**** Selection

Older squid wold just let you store for negative amounts of time if the
overflow went badly ... negative values means stale/discard/MISS in
refresh calculations.
refresh_pattern -i \.(gif|png|jpg|jpeg|ico)$ 10080 90% 43200
override-expire ignore-no-cache ignore-no-store ignore-private
refresh_pattern -i \.(iso|avi|wav|mp3|mp4|mpeg|swf|flv|x-flv)$ 43200
90% 432000 override-expire ignore-no-cache ignore-no-store
ignore-private
refresh_pattern -i
\.(deb|rpm|exe|zip|tar|tgz|ram|rar|bin|ppt|doc|tiff)$ 10080 90% 43200
override-expire ignore-no-cache ignore-no-store ignore-private
refresh_pattern -i \.index.(html|htm)$ 0 40% 10080
refresh_pattern -i \.(html|htm|css|js)$ 1440 40% 40320
----
And it barely cached any of the content it's supposed to. I never
once saw "TCP_HIT" in the logs.
And it seems like when I removed these refresh patterns (leaving the
defaults), I finally saw TCP_HIT's in the log file...
So is refresh pattern useless? Or am I just doing this wrong??!!
No and maybe.
Overall it is a good idea NOT to use refresh_pattern unless you have
to. And definitely NOT to use the ignore/override options unless you
have a very specific reason fro each one with some good research to back
up why you need it. Sites change over time and so does Squid
behaviour...

********

[Required task 1]: In the Squid thread, why does the reply say the ignore and override options should only be used with a specific, well-researched reason for each one? Answer in one to three sentences.
[Required task 2]:
Answer these questions about the Squid thread:
(a) What percentage is set in the refresh_pattern line for html, htm, css and js files?
(b) What log entry did the poster never once see while using the custom refresh patterns?
(c) What do negative values mean in refresh calculations?

**** Data rows

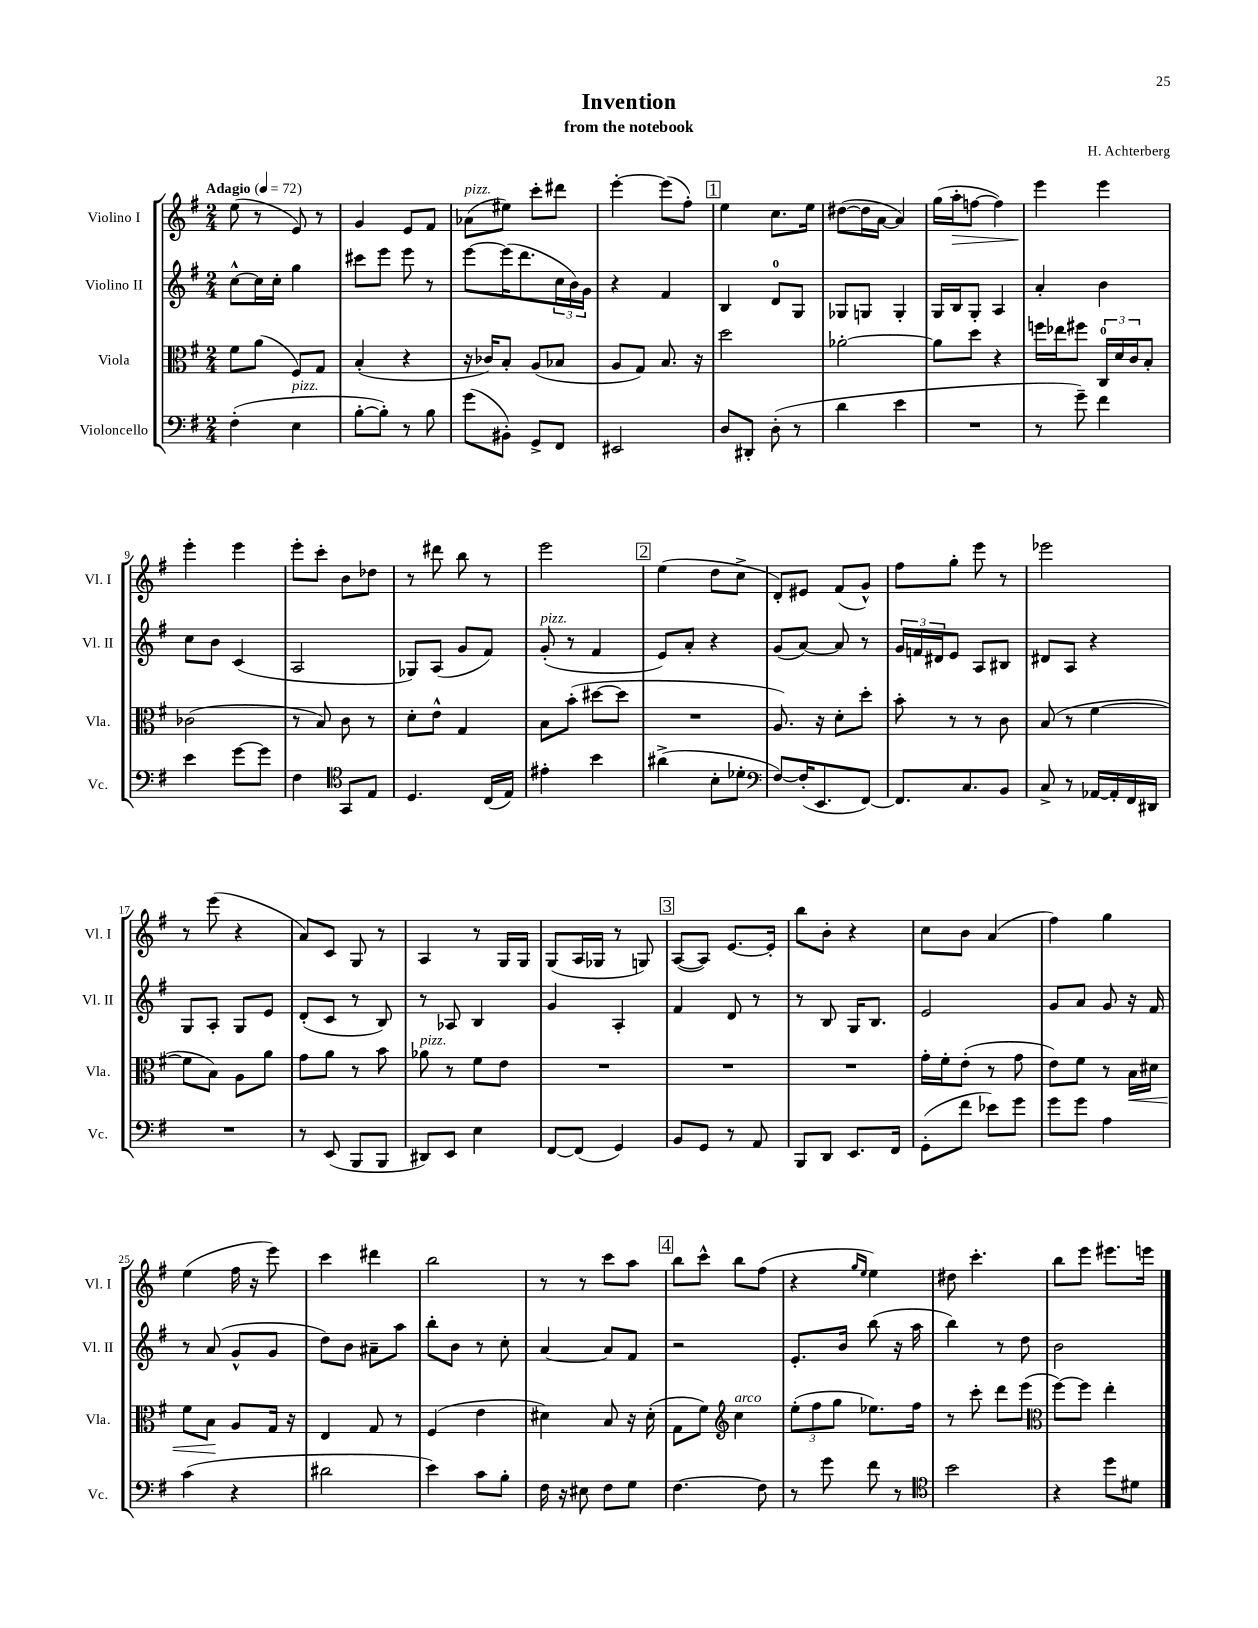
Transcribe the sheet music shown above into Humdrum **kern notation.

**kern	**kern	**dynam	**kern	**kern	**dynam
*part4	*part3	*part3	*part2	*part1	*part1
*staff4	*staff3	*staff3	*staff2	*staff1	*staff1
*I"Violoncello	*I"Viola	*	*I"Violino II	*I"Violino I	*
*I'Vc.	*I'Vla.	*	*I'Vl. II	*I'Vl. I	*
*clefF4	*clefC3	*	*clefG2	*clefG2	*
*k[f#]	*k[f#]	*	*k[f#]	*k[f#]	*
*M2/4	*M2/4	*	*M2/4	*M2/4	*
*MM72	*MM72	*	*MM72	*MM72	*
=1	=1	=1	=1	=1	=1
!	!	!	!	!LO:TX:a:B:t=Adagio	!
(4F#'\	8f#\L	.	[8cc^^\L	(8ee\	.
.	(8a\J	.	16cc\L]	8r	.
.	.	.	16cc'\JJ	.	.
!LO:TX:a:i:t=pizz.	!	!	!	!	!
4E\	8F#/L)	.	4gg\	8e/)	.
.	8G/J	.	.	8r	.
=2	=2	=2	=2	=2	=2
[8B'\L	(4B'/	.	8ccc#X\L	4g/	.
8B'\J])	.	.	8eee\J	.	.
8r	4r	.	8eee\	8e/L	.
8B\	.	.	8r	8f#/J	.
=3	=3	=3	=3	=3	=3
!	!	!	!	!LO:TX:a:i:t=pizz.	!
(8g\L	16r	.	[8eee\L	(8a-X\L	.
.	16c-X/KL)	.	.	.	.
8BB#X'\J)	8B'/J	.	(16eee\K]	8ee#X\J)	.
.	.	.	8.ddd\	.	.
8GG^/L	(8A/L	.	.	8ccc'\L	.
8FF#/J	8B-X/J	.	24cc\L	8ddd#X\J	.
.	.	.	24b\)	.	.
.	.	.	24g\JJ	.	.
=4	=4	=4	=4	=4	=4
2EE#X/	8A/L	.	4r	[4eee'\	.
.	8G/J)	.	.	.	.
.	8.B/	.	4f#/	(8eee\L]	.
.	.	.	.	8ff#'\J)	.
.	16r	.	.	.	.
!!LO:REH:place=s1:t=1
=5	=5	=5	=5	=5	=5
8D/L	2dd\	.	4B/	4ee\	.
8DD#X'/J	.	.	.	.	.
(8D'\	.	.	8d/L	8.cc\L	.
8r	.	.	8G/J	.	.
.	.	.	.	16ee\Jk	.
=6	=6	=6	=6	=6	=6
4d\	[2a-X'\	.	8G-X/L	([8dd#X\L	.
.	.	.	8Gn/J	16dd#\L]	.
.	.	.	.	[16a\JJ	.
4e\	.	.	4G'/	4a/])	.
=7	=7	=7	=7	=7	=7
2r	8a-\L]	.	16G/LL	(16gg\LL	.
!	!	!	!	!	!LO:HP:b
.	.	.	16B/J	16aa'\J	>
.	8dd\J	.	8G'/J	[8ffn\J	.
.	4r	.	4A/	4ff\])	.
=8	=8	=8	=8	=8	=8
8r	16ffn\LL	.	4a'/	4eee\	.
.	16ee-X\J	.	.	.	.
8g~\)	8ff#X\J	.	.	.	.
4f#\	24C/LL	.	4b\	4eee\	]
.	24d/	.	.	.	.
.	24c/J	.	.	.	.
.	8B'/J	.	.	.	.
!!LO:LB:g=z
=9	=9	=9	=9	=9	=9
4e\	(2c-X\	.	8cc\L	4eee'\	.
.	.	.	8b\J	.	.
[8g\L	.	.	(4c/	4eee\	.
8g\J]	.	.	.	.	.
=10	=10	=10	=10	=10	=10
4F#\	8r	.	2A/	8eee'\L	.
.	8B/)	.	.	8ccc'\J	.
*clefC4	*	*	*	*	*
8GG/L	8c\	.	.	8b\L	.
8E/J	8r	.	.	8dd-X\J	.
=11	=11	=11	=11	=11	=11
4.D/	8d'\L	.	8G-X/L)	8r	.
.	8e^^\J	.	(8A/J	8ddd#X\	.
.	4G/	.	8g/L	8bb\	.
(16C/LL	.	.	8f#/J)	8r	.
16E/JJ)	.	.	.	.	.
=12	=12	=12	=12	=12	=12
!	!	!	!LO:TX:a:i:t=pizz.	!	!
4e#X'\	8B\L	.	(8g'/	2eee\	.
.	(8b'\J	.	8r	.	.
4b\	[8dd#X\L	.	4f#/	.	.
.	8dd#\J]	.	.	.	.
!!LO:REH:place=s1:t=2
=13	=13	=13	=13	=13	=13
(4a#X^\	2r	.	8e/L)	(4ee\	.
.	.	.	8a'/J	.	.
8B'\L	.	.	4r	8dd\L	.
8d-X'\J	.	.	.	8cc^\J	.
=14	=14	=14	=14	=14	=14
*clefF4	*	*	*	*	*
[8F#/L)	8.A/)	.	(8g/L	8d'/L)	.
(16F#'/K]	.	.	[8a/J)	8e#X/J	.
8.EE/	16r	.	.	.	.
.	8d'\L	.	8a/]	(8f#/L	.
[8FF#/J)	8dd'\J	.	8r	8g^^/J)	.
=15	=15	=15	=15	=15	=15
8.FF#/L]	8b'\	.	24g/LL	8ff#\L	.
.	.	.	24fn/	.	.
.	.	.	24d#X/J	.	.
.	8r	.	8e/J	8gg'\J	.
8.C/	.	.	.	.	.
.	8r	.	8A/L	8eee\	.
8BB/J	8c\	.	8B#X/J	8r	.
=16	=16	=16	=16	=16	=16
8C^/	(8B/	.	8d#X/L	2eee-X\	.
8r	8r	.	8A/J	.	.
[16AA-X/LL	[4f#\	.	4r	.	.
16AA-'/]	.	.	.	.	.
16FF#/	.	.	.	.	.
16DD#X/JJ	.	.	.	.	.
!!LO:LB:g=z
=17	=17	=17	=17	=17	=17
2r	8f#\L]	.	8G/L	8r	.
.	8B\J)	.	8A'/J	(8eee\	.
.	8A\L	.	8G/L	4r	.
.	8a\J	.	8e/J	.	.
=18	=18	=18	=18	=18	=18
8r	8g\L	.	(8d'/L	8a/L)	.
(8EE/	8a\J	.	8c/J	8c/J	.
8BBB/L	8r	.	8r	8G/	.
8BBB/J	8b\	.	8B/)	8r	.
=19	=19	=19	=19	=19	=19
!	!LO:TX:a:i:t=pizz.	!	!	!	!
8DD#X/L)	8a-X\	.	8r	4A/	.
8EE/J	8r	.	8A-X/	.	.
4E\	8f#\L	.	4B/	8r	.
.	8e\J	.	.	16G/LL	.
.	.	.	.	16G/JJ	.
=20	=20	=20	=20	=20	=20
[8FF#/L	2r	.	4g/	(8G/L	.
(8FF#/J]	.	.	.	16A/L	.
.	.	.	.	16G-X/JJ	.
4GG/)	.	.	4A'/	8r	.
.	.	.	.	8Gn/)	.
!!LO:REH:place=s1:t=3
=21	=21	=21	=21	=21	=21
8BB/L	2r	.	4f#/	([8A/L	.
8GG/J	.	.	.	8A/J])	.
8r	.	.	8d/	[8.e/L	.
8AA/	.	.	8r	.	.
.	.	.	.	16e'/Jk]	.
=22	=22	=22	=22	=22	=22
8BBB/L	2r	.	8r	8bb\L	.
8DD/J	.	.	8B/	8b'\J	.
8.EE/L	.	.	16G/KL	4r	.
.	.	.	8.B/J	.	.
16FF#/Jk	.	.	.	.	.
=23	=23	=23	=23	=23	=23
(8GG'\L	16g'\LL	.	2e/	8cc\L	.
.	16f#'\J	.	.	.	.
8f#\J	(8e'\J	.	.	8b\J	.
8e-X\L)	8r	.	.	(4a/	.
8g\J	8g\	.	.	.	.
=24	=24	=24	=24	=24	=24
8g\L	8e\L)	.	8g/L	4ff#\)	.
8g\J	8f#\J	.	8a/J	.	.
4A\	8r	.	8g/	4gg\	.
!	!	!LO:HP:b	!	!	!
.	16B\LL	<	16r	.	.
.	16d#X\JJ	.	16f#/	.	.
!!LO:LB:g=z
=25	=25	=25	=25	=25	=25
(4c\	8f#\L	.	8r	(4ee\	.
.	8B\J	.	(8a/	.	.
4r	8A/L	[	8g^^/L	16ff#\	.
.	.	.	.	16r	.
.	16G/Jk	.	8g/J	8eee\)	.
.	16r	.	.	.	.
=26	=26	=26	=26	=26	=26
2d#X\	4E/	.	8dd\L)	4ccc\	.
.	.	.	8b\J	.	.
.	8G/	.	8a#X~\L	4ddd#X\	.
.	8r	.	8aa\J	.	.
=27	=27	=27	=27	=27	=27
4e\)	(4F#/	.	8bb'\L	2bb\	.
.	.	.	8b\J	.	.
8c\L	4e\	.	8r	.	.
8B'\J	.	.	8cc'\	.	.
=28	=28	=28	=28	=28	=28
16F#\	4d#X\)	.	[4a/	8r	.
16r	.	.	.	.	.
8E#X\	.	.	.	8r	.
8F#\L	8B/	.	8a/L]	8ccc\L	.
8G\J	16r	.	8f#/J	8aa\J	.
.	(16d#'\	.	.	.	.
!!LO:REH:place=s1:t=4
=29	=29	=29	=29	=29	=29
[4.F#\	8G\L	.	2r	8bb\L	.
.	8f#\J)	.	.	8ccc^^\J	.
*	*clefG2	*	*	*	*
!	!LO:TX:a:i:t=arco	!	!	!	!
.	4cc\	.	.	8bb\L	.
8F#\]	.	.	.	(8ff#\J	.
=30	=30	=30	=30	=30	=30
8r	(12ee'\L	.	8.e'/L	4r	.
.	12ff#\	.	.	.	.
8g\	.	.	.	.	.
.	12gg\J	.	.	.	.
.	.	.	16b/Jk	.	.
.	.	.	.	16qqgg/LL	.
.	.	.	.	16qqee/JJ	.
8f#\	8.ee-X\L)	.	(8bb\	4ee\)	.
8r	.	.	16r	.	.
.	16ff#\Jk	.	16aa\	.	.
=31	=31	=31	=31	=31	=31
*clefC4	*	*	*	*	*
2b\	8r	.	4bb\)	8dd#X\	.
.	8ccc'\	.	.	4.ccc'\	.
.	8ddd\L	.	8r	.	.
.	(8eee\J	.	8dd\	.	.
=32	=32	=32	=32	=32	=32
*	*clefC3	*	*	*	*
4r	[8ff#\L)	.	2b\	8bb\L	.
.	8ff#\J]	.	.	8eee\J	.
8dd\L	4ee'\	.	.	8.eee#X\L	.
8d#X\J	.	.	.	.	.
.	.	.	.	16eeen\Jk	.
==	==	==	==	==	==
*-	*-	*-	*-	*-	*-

********
**** Data rows

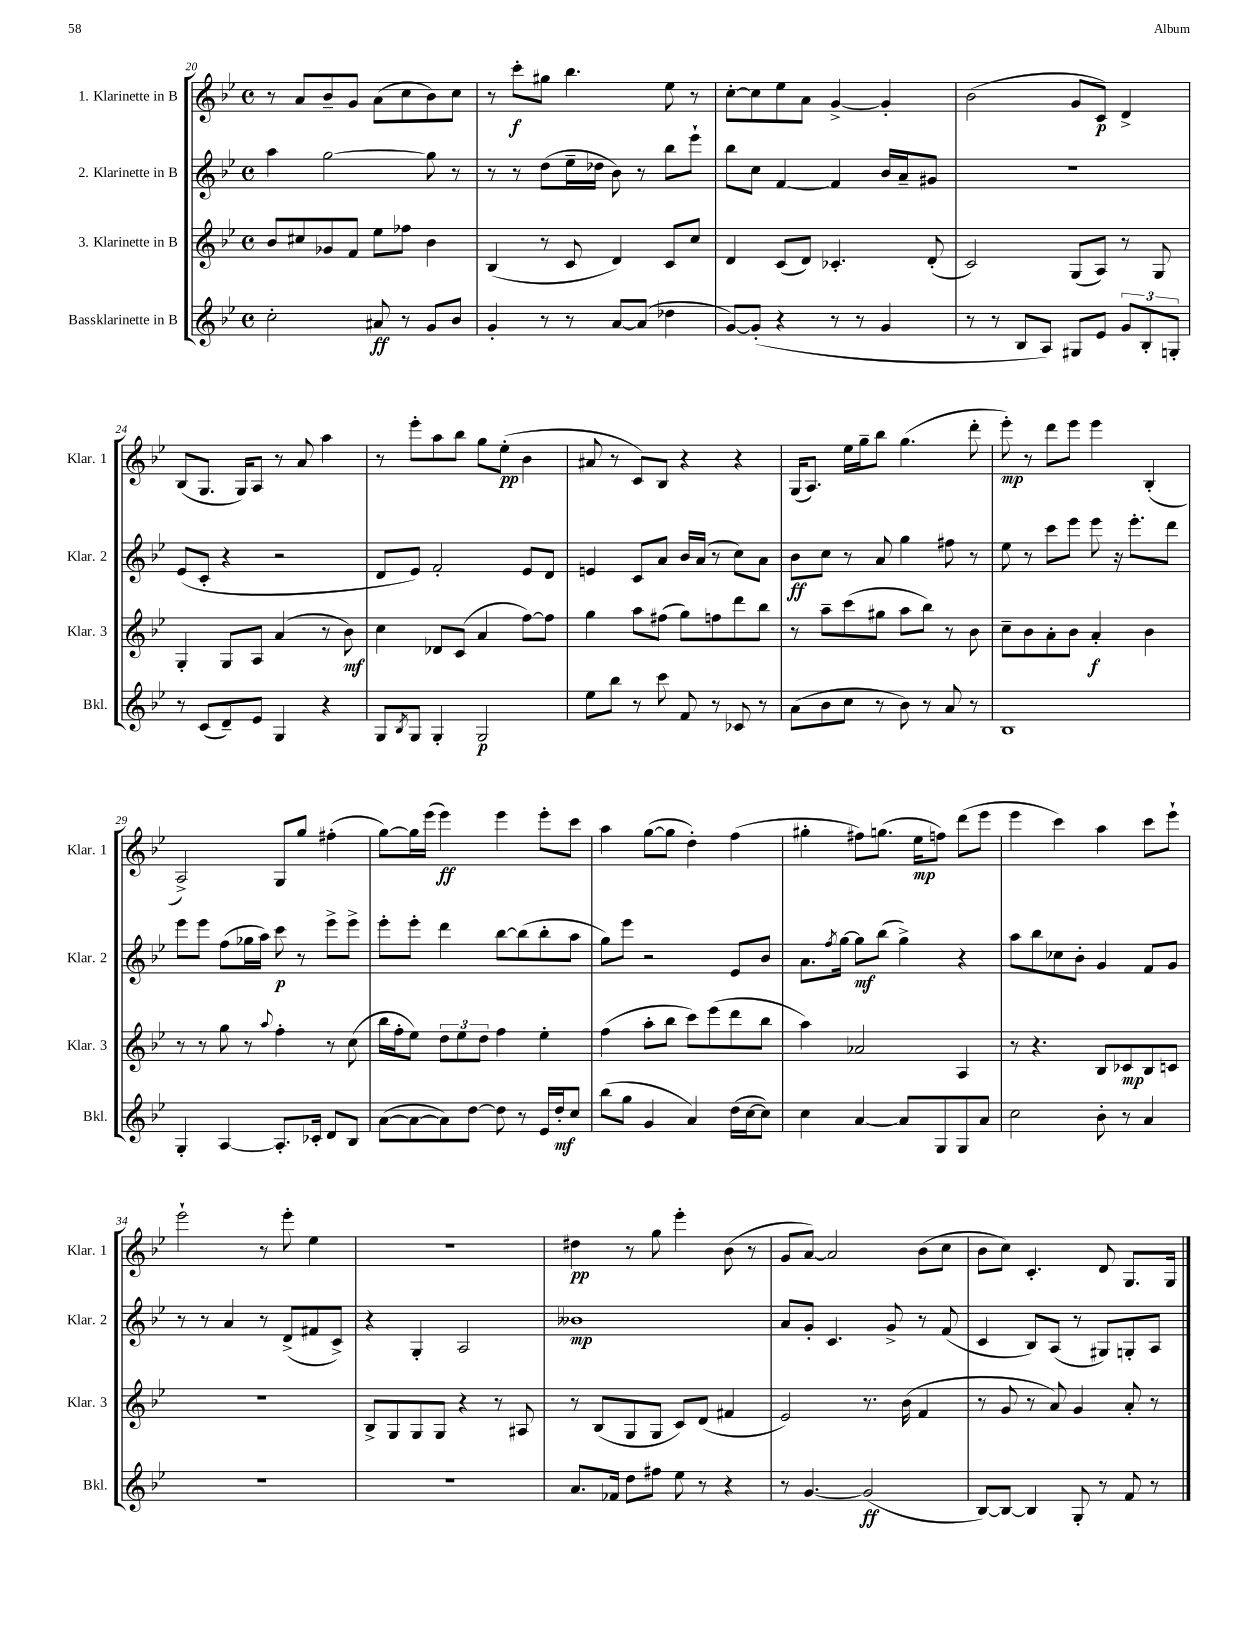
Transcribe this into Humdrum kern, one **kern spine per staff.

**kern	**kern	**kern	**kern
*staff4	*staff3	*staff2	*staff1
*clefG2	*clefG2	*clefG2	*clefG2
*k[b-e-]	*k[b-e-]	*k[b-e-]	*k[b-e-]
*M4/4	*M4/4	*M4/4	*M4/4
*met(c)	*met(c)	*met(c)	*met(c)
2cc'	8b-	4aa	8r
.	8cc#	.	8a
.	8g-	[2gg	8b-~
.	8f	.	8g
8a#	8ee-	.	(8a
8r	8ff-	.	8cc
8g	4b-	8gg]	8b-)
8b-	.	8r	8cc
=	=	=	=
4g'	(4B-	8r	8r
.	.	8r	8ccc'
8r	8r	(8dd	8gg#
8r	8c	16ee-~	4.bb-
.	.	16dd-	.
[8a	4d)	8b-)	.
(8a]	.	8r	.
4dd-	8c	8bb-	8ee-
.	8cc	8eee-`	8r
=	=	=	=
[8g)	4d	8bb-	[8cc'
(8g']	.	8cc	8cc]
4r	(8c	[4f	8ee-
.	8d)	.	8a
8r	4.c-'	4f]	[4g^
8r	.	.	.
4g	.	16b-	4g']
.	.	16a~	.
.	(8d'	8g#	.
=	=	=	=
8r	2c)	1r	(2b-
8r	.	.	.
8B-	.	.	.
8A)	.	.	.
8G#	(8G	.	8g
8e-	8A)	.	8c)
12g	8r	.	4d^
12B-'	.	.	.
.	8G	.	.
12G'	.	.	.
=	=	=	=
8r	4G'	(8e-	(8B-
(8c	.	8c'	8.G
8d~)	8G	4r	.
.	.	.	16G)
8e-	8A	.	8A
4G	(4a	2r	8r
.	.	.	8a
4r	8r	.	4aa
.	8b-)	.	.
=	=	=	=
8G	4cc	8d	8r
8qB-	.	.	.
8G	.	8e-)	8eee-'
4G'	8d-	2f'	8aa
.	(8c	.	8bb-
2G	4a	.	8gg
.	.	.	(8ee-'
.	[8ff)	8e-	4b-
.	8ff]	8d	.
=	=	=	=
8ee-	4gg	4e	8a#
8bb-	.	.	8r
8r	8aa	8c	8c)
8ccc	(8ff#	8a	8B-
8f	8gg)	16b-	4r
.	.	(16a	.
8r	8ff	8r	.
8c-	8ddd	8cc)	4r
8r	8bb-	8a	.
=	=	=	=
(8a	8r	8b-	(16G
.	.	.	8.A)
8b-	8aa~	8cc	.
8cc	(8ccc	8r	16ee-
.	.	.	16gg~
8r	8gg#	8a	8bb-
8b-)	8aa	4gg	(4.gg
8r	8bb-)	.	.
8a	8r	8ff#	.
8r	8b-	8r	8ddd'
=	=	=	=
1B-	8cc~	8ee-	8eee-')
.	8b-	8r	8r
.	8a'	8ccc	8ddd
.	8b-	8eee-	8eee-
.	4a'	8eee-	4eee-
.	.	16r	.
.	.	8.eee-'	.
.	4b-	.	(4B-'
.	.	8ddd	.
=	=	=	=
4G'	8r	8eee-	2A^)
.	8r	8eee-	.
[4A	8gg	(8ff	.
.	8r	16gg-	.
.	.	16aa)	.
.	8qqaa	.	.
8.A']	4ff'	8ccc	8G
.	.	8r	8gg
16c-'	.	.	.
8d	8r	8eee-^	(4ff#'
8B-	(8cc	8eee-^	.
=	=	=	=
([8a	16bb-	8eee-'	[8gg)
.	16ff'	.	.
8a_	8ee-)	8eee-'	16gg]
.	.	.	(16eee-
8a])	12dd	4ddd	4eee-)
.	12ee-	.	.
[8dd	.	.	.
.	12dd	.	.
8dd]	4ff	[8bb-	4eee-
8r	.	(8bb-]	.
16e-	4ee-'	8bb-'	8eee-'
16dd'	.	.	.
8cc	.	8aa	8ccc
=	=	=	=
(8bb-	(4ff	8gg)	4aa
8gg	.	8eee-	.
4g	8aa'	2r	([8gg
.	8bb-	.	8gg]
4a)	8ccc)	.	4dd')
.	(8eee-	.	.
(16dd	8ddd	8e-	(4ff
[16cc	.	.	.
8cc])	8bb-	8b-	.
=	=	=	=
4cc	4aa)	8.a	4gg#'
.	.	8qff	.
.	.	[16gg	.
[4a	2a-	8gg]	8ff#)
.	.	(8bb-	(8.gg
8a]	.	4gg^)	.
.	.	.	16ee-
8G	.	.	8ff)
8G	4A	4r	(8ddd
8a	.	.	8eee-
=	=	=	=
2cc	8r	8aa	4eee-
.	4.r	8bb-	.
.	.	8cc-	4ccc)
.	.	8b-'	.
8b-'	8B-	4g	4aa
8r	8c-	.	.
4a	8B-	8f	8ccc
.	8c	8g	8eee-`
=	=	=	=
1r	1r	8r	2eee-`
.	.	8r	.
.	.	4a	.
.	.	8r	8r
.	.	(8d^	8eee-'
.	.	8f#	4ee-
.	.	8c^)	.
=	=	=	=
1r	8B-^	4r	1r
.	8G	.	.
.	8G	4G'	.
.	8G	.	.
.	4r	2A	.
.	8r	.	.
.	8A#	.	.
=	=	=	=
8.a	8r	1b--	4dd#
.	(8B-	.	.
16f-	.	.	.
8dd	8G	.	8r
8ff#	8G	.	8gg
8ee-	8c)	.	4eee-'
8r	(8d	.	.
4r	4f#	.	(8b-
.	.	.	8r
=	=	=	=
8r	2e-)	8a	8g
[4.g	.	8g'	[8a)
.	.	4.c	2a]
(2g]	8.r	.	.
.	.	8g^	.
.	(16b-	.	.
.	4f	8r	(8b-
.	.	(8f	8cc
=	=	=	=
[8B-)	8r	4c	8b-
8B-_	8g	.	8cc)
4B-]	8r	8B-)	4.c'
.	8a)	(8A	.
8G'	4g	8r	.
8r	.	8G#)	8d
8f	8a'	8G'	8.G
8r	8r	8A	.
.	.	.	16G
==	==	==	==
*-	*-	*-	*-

********

[Written solution 1]: Sites change over time, and Squid's behavior changes too.

[Written solution 2]:
(a) 40%
(b) TCP_HIT
(c) Stale/discard/MISS